Useful conventions from that example:

- A generic `ValidationSplit[...]` container is a good pattern when a validation step feeds both the
happy path and a quarantine branch.
- Inferred dependencies work well for linear branches such as `prepare_users -> validate_users -> active_users`.
- Explicit `deps=` works well when you want branch edges stated at the decorator, as in the orders branch.
- Hooks are appropriate for surfacing quarantine results or DAG completion during demos.

When authoring a new Polars workflow, prefer wrappers like this:

```python
@pipeline.task()
def validate_users(prepare_users: pl.DataFrame) -> ValidationSplit[UsersSchema]:
return validate_frame(prepare_users, UsersSchema, business_object="users")
```

That keeps schema logic in reusable helpers and the DAG node focused on orchestration.

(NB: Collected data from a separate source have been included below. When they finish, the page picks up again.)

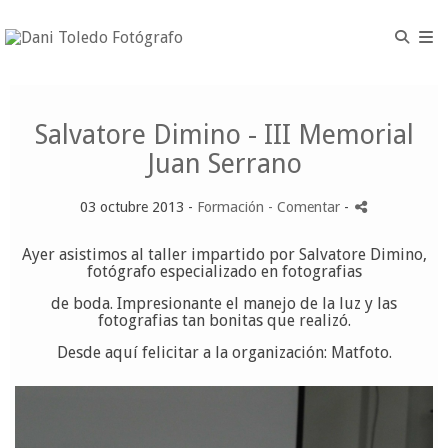
Salvatore Dimino - III Memorial
Juan Serrano
03 octubre 2013 -
Formación
- Comentar
-
Ayer asistimos al taller impartido por Salvatore Dimino,
fotógrafo especializado en fotografias
de boda. Impresionante el manejo de la luz y las
fotografias tan bonitas que realizó.
Desde aquí felicitar a la organización: Matfoto.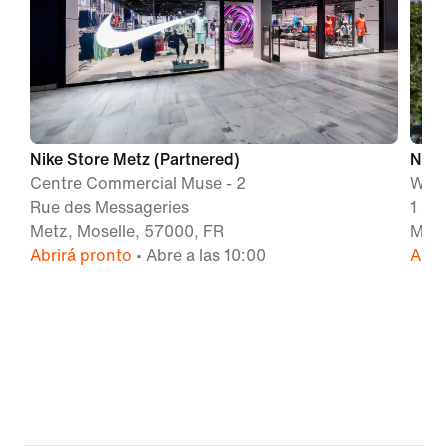
Nike Store Metz (Partnered)
Nike
Centre Commercial Muse - 2
Wave
Rue des Messageries
1 ch
Metz, Moselle, 57000, FR
MOUL
Abrirá pronto
• Abre a las 10:00
Abri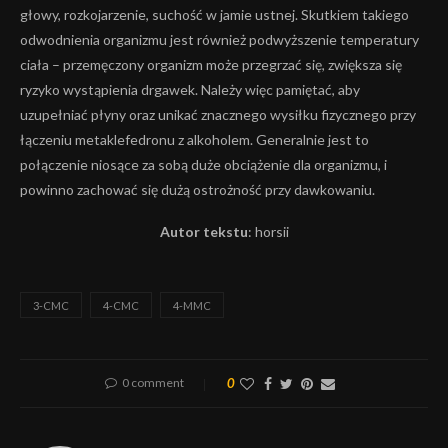
głowy, rozkojarzenie, suchość w jamie ustnej. Skutkiem takiego
odwodnienia organizmu jest również podwyższenie temperatury
ciała – przemęczony organizm może przegrzać się, zwiększa się
ryzyko wystąpienia drgawek. Należy więc pamiętać, aby
uzupełniać płyny oraz unikać znacznego wysiłku fizycznego przy
łączeniu metaklefedronu z alkoholem. Generalnie jest to
połączenie niosące za sobą duże obciążenie dla organizmu, i
powinno zachować się dużą ostrożność przy dawkowaniu.
Autor tekstu
: horsii
3-CMC
4-CMC
4-MMC
0 comment
0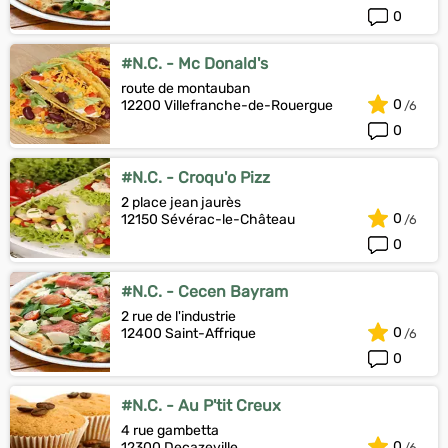
0
#N.C. - Mc Donald's
route de montauban
0
12200 Villefranche-de-Rouergue
0
#N.C. - Croqu'o Pizz
2 place jean jaurès
0
12150 Sévérac-le-Château
0
#N.C. - Cecen Bayram
2 rue de l'industrie
0
12400 Saint-Affrique
0
#N.C. - Au P'tit Creux
4 rue gambetta
0
12300 Decazeville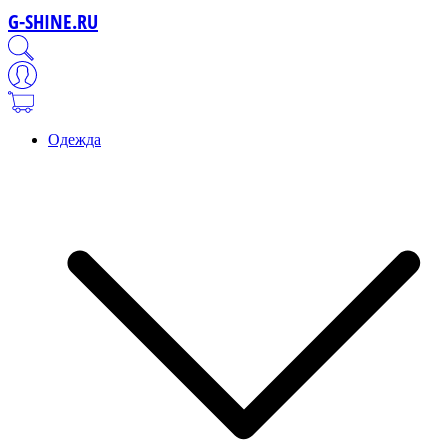
G-SHINE.RU
Одежда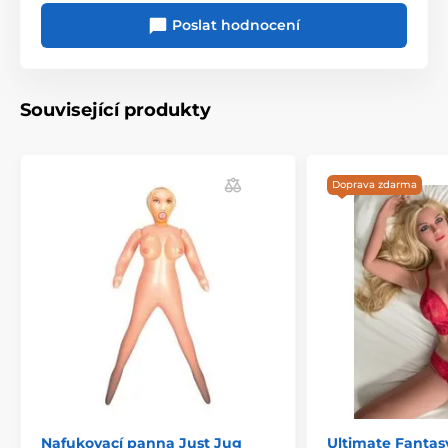
Poslat hodnocení
Související produkty
Doprava zdarma
Nafukovací panna Just Jug
Ultimate Fantas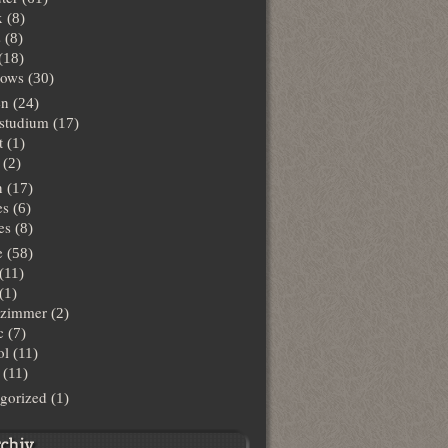
x
(8)
s
(8)
(18)
ows
(30)
en
(24)
lstudium
(17)
t
(1)
(2)
n
(17)
es
(6)
es
(8)
e
(58)
(11)
(1)
hzimmer
(2)
c
(7)
ol
(11)
(11)
gorized
(1)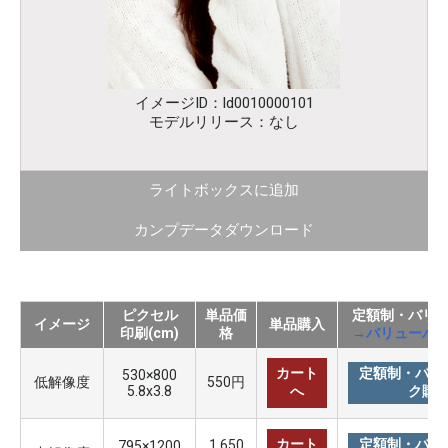
イメージID：ld0010000101
モデルリリース：なし
ライトボックスに追加
カンプデータダウンロード
ピクセル
単品価
定額制・バリ
イメージ
単品購入
印刷(cm)
格
→バリューパ
カート
定額制・バリ
530×800
低解像度
550円
5.8x3.8
へ
ク購
カート
定額制・バリ
1,650
795×1200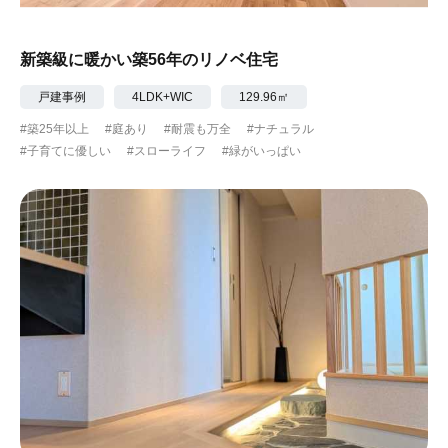
新築級に暖かい築56年のリノベ住宅
戸建事例
4LDK+WIC
129.96㎡
#築25年以上
#庭あり
#耐震も万全
#ナチュラル
#子育てに優しい
#スローライフ
#緑がいっぱい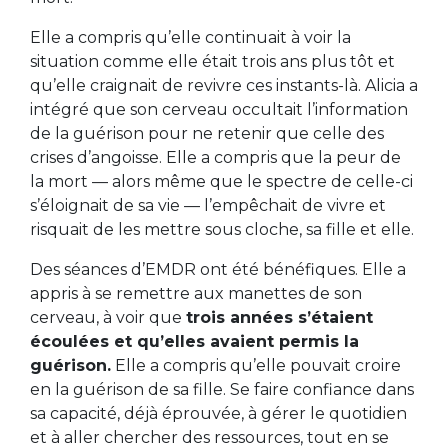
Elle a compris qu’elle continuait à voir la
situation comme elle était trois ans plus tôt et
qu’elle craignait de revivre ces instants-là. Alicia a
intégré que son cerveau occultait l’information
de la guérison pour ne retenir que celle des
crises d’angoisse. Elle a compris que la peur de
la mort — alors même que le spectre de celle-ci
s’éloignait de sa vie — l’empêchait de vivre et
risquait de les mettre sous cloche, sa fille et elle.
Des séances d’EMDR ont été bénéfiques. Elle a
appris à se remettre aux manettes de son
cerveau, à voir que
trois années s’étaient
écoulées et qu’elles avaient permis la
guérison.
Elle a compris qu’elle pouvait croire
en la guérison de sa fille. Se faire confiance dans
sa capacité, déjà éprouvée, à gérer le quotidien
et à aller chercher des ressources, tout en se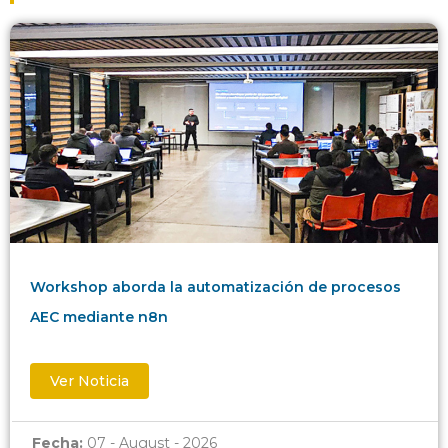
Workshop aborda la automatización de procesos
AEC mediante n8n
Ver Noticia
Fecha:
07 - August - 2026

## Rules For Generated Flowrun Code

- Import from Flowrun's public API: `Pipeline`, `RunContext`, and `fn_hook`.
- Use Python 3.12-compatible typing and syntax.
- Keep task names valid Python identifiers when relying on inferred dependencies.
- Register upstream tasks before downstream tasks when using inferred dependency names.
- Call `validate()` before running example DAGs unless the surrounding code already guarantees validation.
- Return structured values that are easy to inspect in `pipeline.get_run_report(...)`.
- Use `TypedDict`, `dataclass`, or typed DataFrame aliases instead of loose `dict[str, Any]` when practical.
- Prefer `run_many()` over manually looping `run_once()` when modeling sequential micro-batch execution.
- Do not add framework-level timeout settings to synchronous tasks.
- Do not hide major orchestration choices in metaprogramming or factories unless the user explicitly asks for that pattern.

## What To Avoid

- Monolithic task bodies that combine API calls, transforms, validation, and sink IO in one function.
- Untyped task boundaries when the workflow already has clear domain shapes.
- Forward references that rely on inferred dependencies.
- Invented Flowrun APIs that do not exist in this repo.
- Treating Flowrun as a scheduler instead of a DAG execution layer.